§ Exercise: Please write out exactly the lines of the data below from the line holding "považovaný za prekancerózny, čo" through the line holding "Zobraziť článok", and leave out the rest.

§ Dataset excerpts:
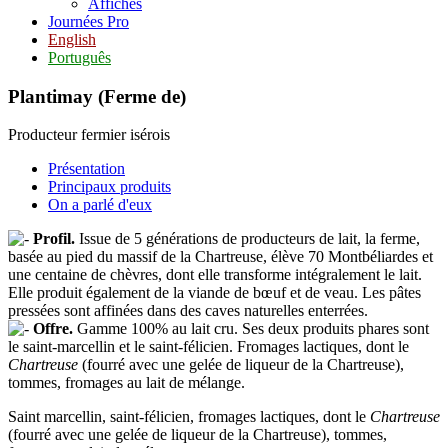
Affiches
Journées Pro
English
Português
Plantimay (Ferme de)
Producteur fermier isérois
Présentation
Principaux produits
On a parlé d'eux
Profil.
Issue de 5 générations de producteurs de lait, la ferme,
basée au pied du massif de la Chartreuse, élève 70 Montbéliardes et
une centaine de chèvres, dont elle transforme intégralement le lait.
Elle produit également de la viande de bœuf et de veau. Les pâtes
pressées sont affinées dans des caves naturelles enterrées.
Offre.
Gamme 100% au lait cru. Ses deux produits phares sont
le saint-marcellin et le saint-félicien. Fromages lactiques, dont le
Chartreuse
(fourré avec une gelée de liqueur de la Chartreuse),
tommes, fromages au lait de mélange.
Saint marcellin, saint-félicien, fromages lactiques, dont le
Chartreuse
(fourré avec une gelée de liqueur de la Chartreuse), tommes,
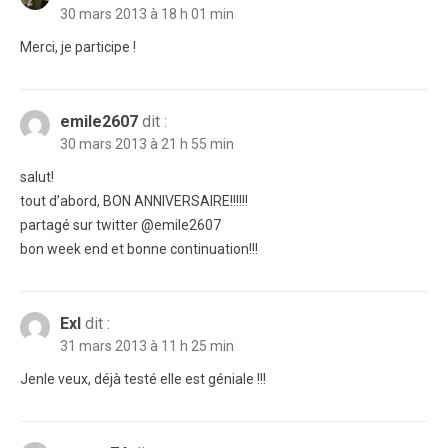
30 mars 2013 à 18 h 01 min
Merci, je participe !
emile2607
dit :
30 mars 2013 à 21 h 55 min
salut!
tout d’abord, BON ANNIVERSAIRE!!!!!!
partagé sur twitter @emile2607
bon week end et bonne continuation!!!
Exl
dit :
31 mars 2013 à 11 h 25 min
Jenle veux, déjà testé elle est géniale !!!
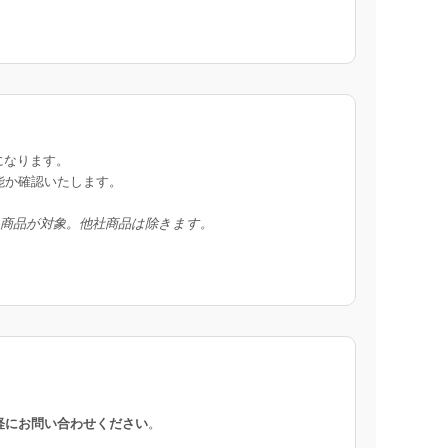
になります。
能か確認いたします。
入商品が対象。他社商品は除きます。
軽にお問い合わせください
。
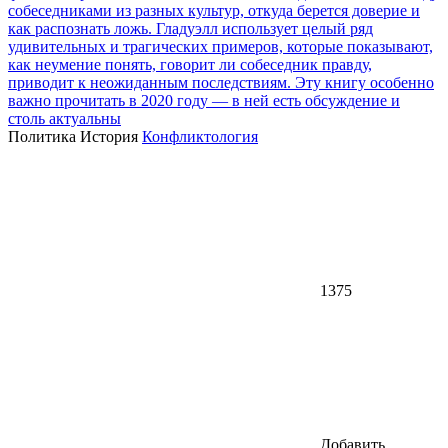
собеседниками из разных культур, откуда берется доверие и
как распознать ложь. Гладуэлл использует целый ряд
удивительных и трагических примеров, которые показывают,
как неумение понять, говорит ли собеседник правду,
приводит к неожиданным последствиям. Эту книгу особенно
важно прочитать в 2020 году — в ней есть обсуждение и
столь актуальны
Политика
История
Конфликтология
1375
Добавить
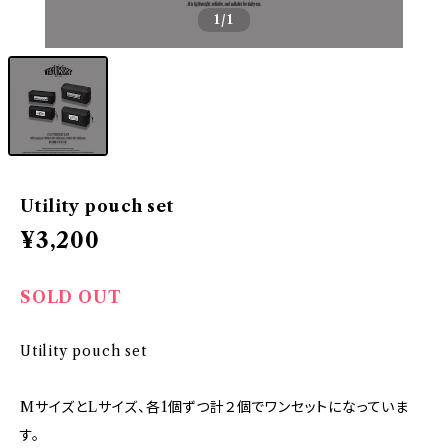
1
/1
Utility pouch set
¥3,200
SOLD OUT
Utility pouch set
MサイズとLサイズ、各1個ずつ計２個でワンセットになっていま
す。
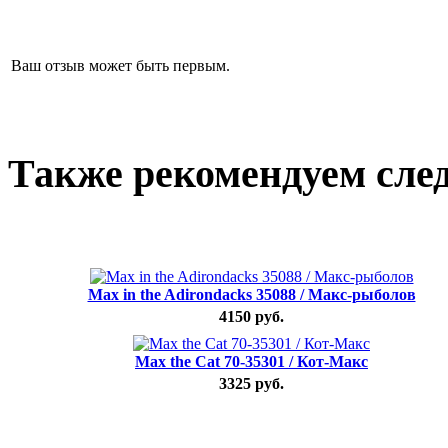
Ваш отзыв может быть первым.
Также рекомендуем сле
Max in the Adirondacks 35088 / Макс-рыболов
4150 руб.
Max the Cat 70-35301 / Кот-Макс
3325 руб.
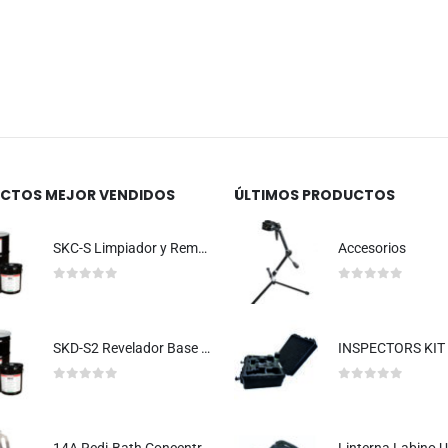
Linterna Labino UVG5 2.0
Lint
0
out of 5
0
out of 5
CTOS MEJOR VENDIDOS
ÚLTIMOS PRODUCTOS
SKC-S Limpiador y Removedor
Accesorios
0
out of 5
0
out of 5
SKD-S2 Revelador Base Solvente
INSPECTORS KIT
0
out of 5
0
out of 5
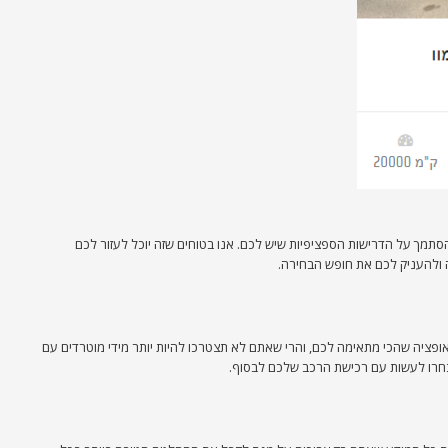
סתמך על הדרישות הספציפיות שיש לכם. אנו בטוחים שזה יוכל לעזור לכם
 ולהעניק לכם את חופש הבחירה.
אופציה שהכי מתאימה לכם, והרי שאתם לא תצטרכו להיות יותר מידי מוטרדים עם
תבחרו לעשות עם רכישת הרכב שלכם לבסוף.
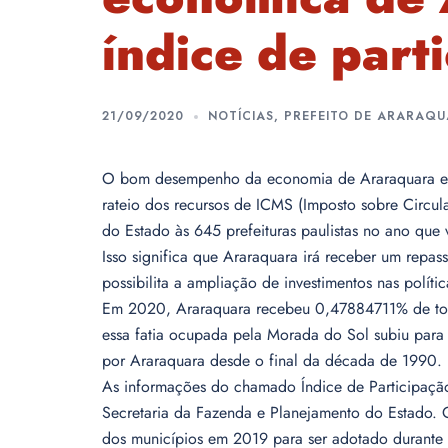
índice de part
21/09/2020
NOTÍCIAS
,
PREFEITO DE ARARAQ
O bom desempenho da economia de Araraquara em 
rateio dos recursos de ICMS (Imposto sobre Circul
do Estado às 645 prefeituras paulistas no ano que
Isso significa que Araraquara irá receber um repa
possibilita a ampliação de investimentos nas políti
Em 2020, Araraquara recebeu 0,47884711% de tod
essa fatia ocupada pela Morada do Sol subiu par
por Araraquara desde o final da década de 1990.
As informações do chamado Índice de Participação d
Secretaria da Fazenda e Planejamento do Estado.
dos municípios em 2019 para ser adotado durante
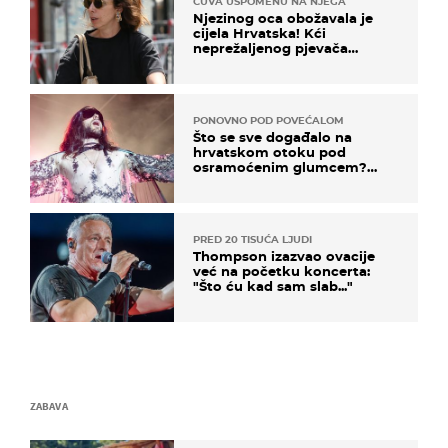
ČUVA USPOMENU NA NJEGA
Njezinog oca obožavala je
cijela Hrvatska! Kći
neprežaljenog pjevača
projurila špicom na dva
kotača
PONOVNO POD POVEĆALOM
Što se sve događalo na
hrvatskom otoku pod
osramoćenim glumcem?
Bizarni prizori i danas
izazivaju nevjericu
PRED 20 TISUĆA LJUDI
Thompson izazvao ovacije
već na početku koncerta:
"Što ću kad sam slab..."
ZABAVA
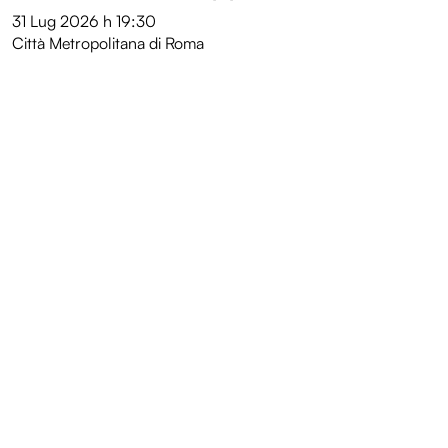
31 Lug 2026
h 19:30
Città Metropolitana di Roma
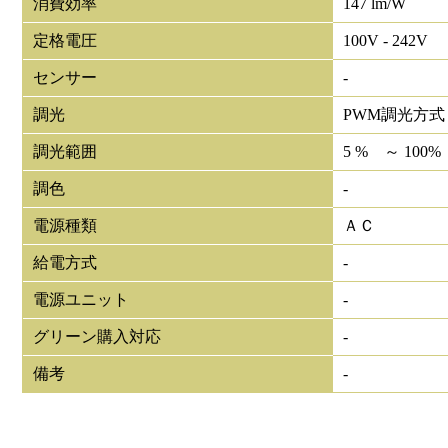
消費効率
147 lm/W
定格電圧
100V - 242V
センサー
-
調光
PWM調光方式
調光範囲
5 % ～ 100%
調色
-
電源種類
ＡＣ
給電方式
-
電源ユニット
-
グリーン購入対応
-
備考
-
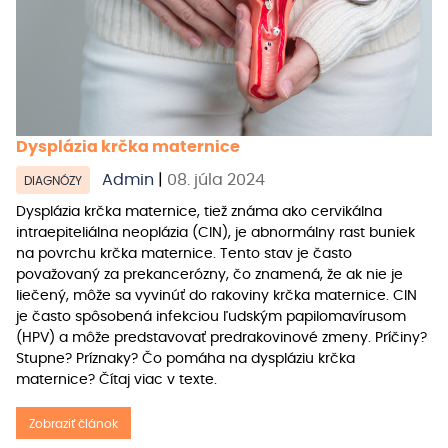
Dysplázia krčka maternice
Admin
|
08. júla 2024
DIAGNÓZY
Dysplázia krčka maternice, tiež známa ako cervikálna
intraepiteliálna neoplázia (CIN), je abnormálny rast buniek
na povrchu krčka maternice. Tento stav je často
považovaný za prekancerózny, čo znamená, že ak nie je
liečený, môže sa vyvinúť do rakoviny krčka maternice. CIN
je často spôsobená infekciou ľudským papilomavírusom
(HPV) a môže predstavovať predrakovinové zmeny. Príčiny?
Stupne? Príznaky? Čo pomáha na dyspláziu krčka
maternice? Čítaj viac v texte.
Zobraziť článok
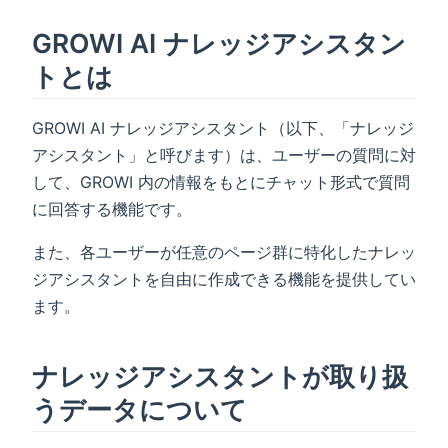
GROWI AI ナレッジアシスタン
トとは
GROWI AI ナレッジアシスタント（以下、「ナレッジ
アシスタント」と呼びます）は、ユーザーの質問に対
して、GROWI 内の情報をもとにチャット形式で質問
に回答する機能です。
また、各ユーザーが任意のページ群に特化したナレッ
ジアシスタントを自由に作成できる機能を提供してい
ます。
ナレッジアシスタントが取り扱
うデータについて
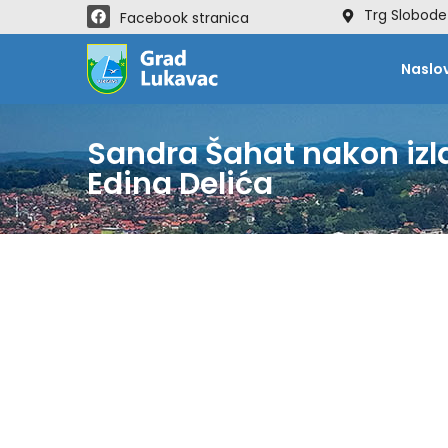
Trg Slobode
Facebook stranica
Naslo
Sandra Šahat nakon izla
Edina Delića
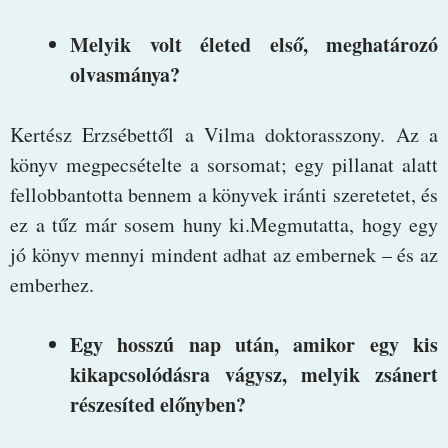
Melyik volt életed első, meghatározó
olvasmánya?
Kertész Erzsébettől a Vilma doktorasszony. Az a
könyv megpecsételte a sorsomat; egy pillanat alatt
fellobbantotta bennem a könyvek iránti szeretetet, és
ez a tűz már sosem huny ki.Megmutatta, hogy egy
jó könyv mennyi mindent adhat az embernek – és az
emberhez.
Egy hosszú nap után, amikor egy kis
kikapcsolódásra vágysz, melyik zsánert
részesíted előnyben?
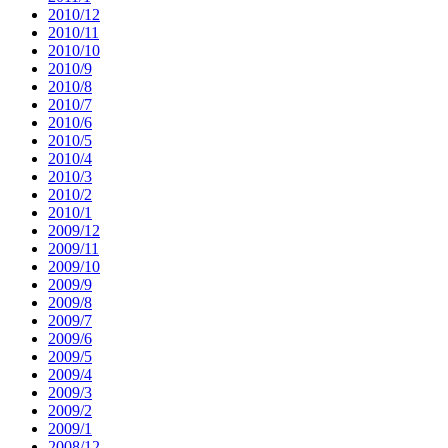
2010/12
2010/11
2010/10
2010/9
2010/8
2010/7
2010/6
2010/5
2010/4
2010/3
2010/2
2010/1
2009/12
2009/11
2009/10
2009/9
2009/8
2009/7
2009/6
2009/5
2009/4
2009/3
2009/2
2009/1
2008/12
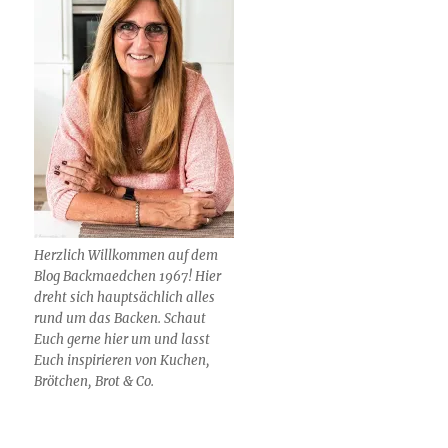
Herzlich Willkommen auf dem
Blog Backmaedchen 1967! Hier
dreht sich hauptsächlich alles
rund um das Backen. Schaut
Euch gerne hier um und lasst
Euch inspirieren von Kuchen,
Brötchen, Brot & Co.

§ Reply:
považovaný za prekancerózny, čo znamená, že ak nie je
liečený, môže sa vyvinúť do rakoviny krčka maternice. CIN
je často spôsobená infekciou ľudským papilomavírusom
(HPV) a môže predstavovať predrakovinové zmeny. Príčiny?
Stupne? Príznaky? Čo pomáha na dyspláziu krčka
maternice? Čítaj viac v texte.
Zobraziť článok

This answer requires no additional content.